When I was a child I absolutely loved fig rolls! Whenever I eat one now they take me straight back to my childhood – coming home from school, grabbing a pack and munching on them in front of the telly (I was probably watching either Art Attack or Saved By The Bell)! Up until a few months ago I’d never had fresh figs. After seeing so many healthy bloggers on Instagram topping their smoothie bowls or porridge with them I decided to give them a try. They’re so succulent and juicy when eaten fresh and delicious in a banana smoothie I discovered! Baking figs makes them almost caramel-like and gooey which is what they are like inside these little tarts!
These gluten, dairy and refined sugar free tartlets are beautifully light and the perfect size for a little after dinner snack or desert with some coconut ice cream! The almond cream filling is a little treasure – it’s incredibly easy to make and tastes just like frangipane – and the gooey fig in the centre adds a lovely sweetness! I added some extra slices of fig onto the top of the tarts when they’d cooked and cooled for decoration and just to add more figgy flavour!
I used a gluten free shortcrust pastry mix for the dough from The Foodamentalists. Follow instructions on the pack to make the dough using vegan butter.

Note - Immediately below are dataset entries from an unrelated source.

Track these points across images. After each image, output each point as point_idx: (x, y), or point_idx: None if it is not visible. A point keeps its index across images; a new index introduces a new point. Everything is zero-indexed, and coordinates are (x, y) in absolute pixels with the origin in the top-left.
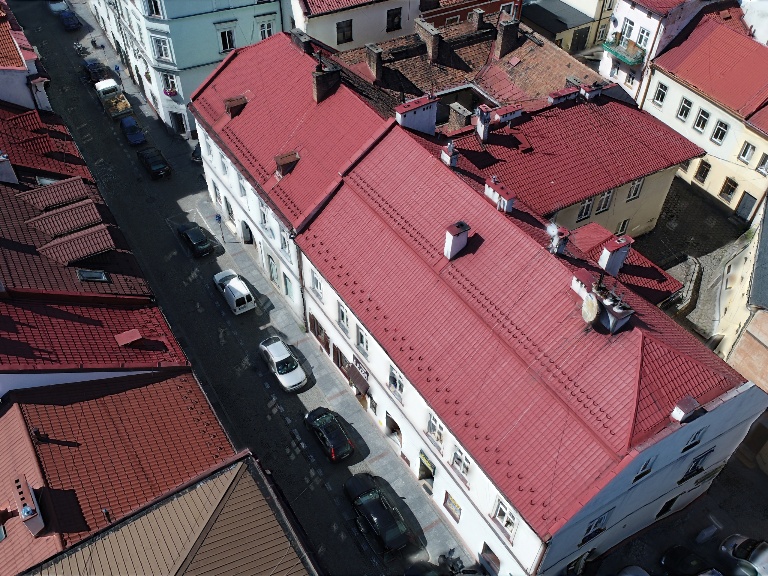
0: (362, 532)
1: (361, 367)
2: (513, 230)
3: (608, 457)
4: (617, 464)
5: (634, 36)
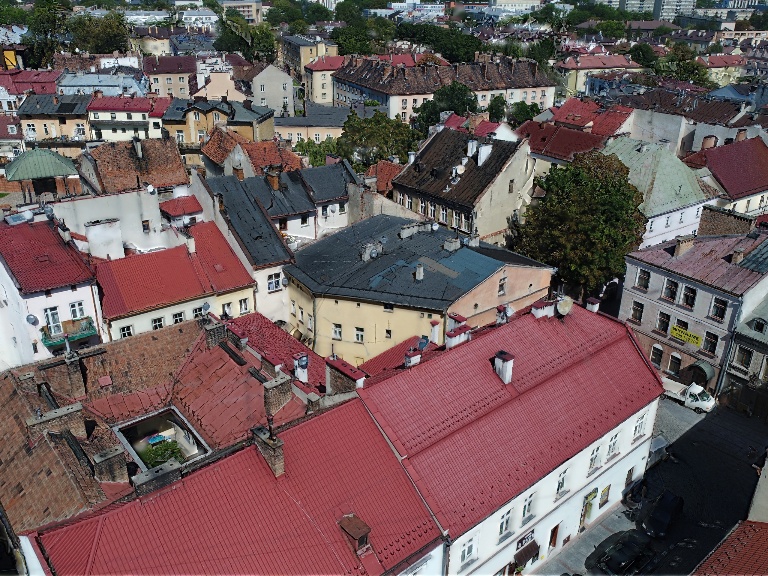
0: (639, 571)
1: (528, 537)
2: (491, 336)
3: (625, 341)
4: (629, 338)
5: (67, 316)
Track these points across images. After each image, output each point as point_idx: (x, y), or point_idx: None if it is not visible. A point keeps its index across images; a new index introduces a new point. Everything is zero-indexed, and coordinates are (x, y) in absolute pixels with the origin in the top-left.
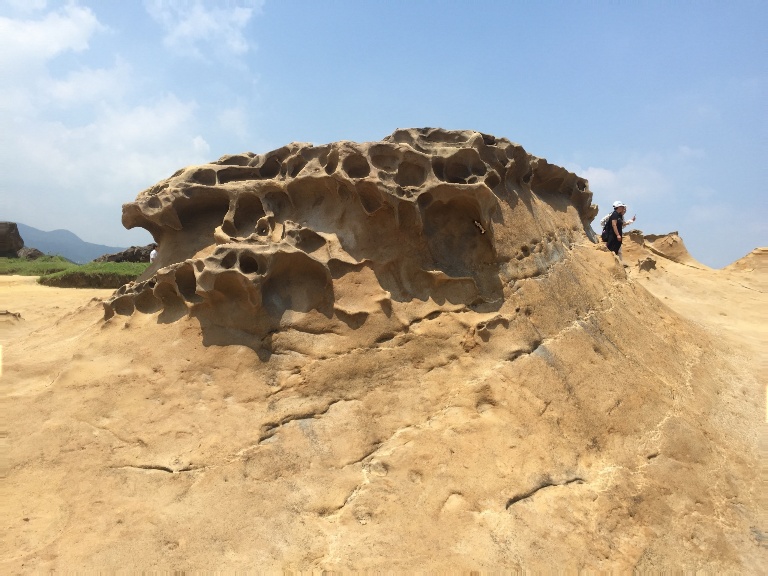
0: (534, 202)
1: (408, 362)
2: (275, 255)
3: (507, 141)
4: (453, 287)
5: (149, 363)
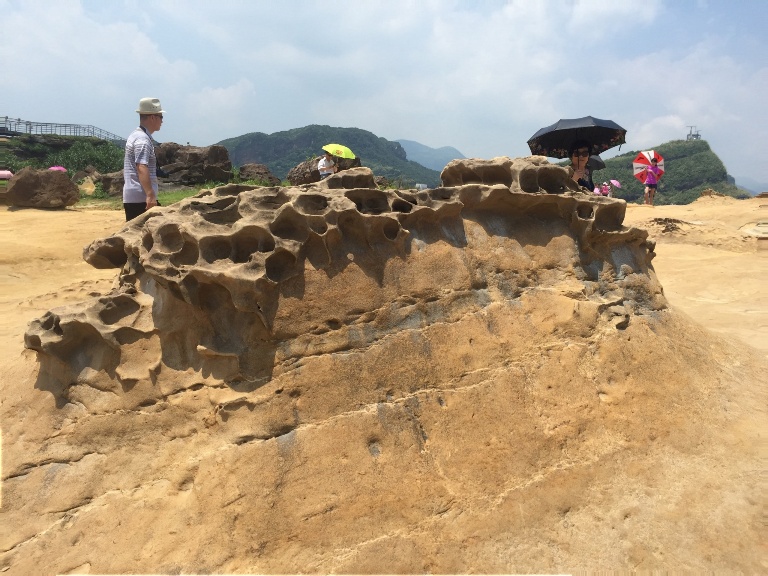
0: (403, 259)
1: (159, 428)
2: (70, 324)
3: (330, 206)
4: (220, 362)
5: (2, 395)
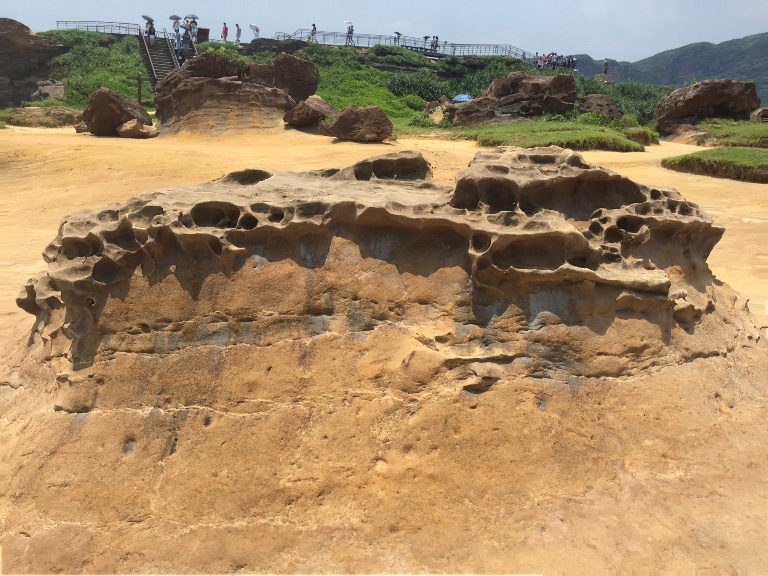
0: (228, 275)
1: None
2: (31, 287)
3: None
4: None
5: (27, 326)
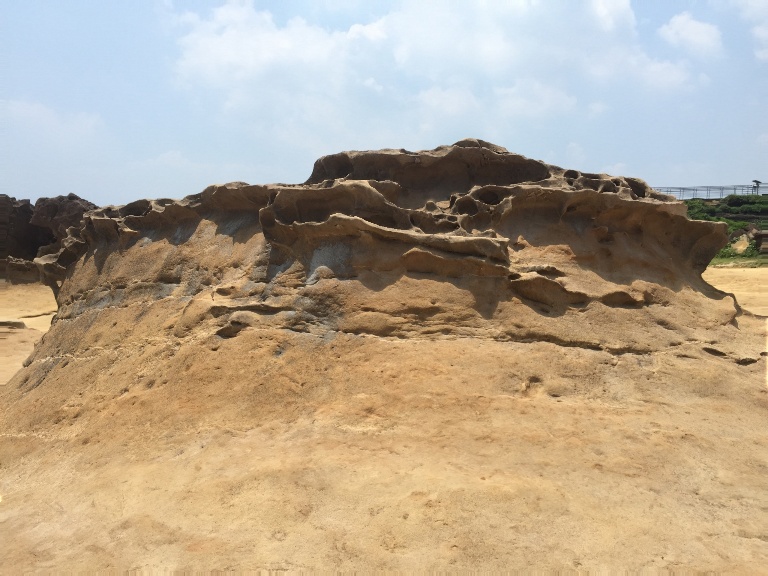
0: (121, 253)
1: None
2: None
3: None
4: None
5: None
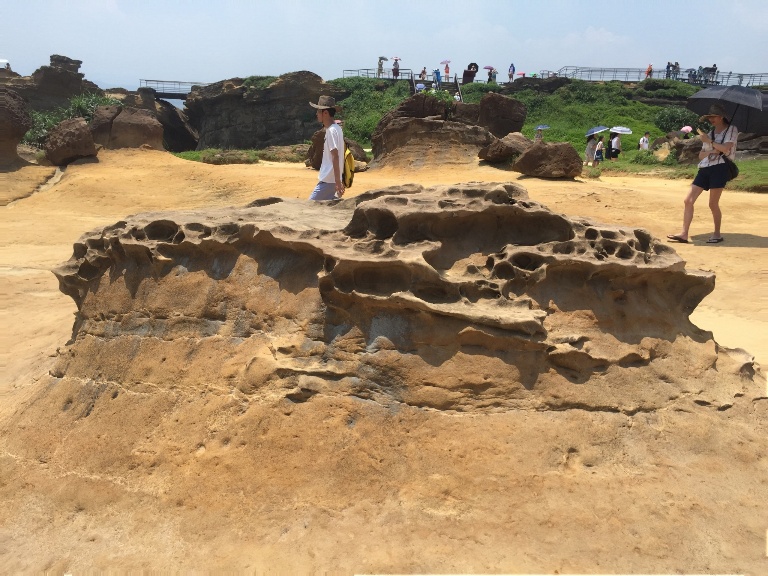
0: (156, 280)
1: None
2: None
3: None
4: None
5: None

We’d already made a veggie quiche with the dough, and had some left over to which I added 3 tbsp coconut sugar to sweeten it up for the tarts. I think I roughly used 1/3 of the total pastry made up. But you can use any sweet shortcrust pastry
- Almond Cream Filling
- 3 tbsp vegan butter
- 1/3 cup coconut sugar
- Just less than 1/2 cup almond flour
- 2 tsp gluten-free flour
- 2 tsp cornflour
- 1 egg
- 1 tsp vanilla essence
- 2 figs.
- Preheat your oven to 150C/gas mark 5. Grease and line a muffin tin.
- Once you've made your dough, roll it out until it's quite thin but not see through. Press the pastry into each of the muffin moulds making sure that there are no holes or tears.
- Bake the tart cases in the oven for 10-15 minutes until golden. Meanwhile make your almond cream.
- Put the butter and sugar in a food processor and process until the mixture is combined. Add in the ground almonds and process again. Add the flour and cornflour, process, and then add the egg and vanilla. Process for about 10 seconds more.
- Spoon some of the almond cream into the tart cases (up to about 3/4 way). Don't fill to the top as they will spill over when baking. Cut one of your figs into small chunks - you should have 6 chunks in total. Pop one chunk into each of the tarts and push it down so its submerged in the almond cream.
- Bake in the oven for 20-25 minutes or until the almond cream is firm and cooked through.
- Remove from the oven and set aside to cool. Slice your other fig into thick slices and top each tart with a slice.
- Due to the nature of figs (they go off very quickly), these will need eating within two days. Enjoy!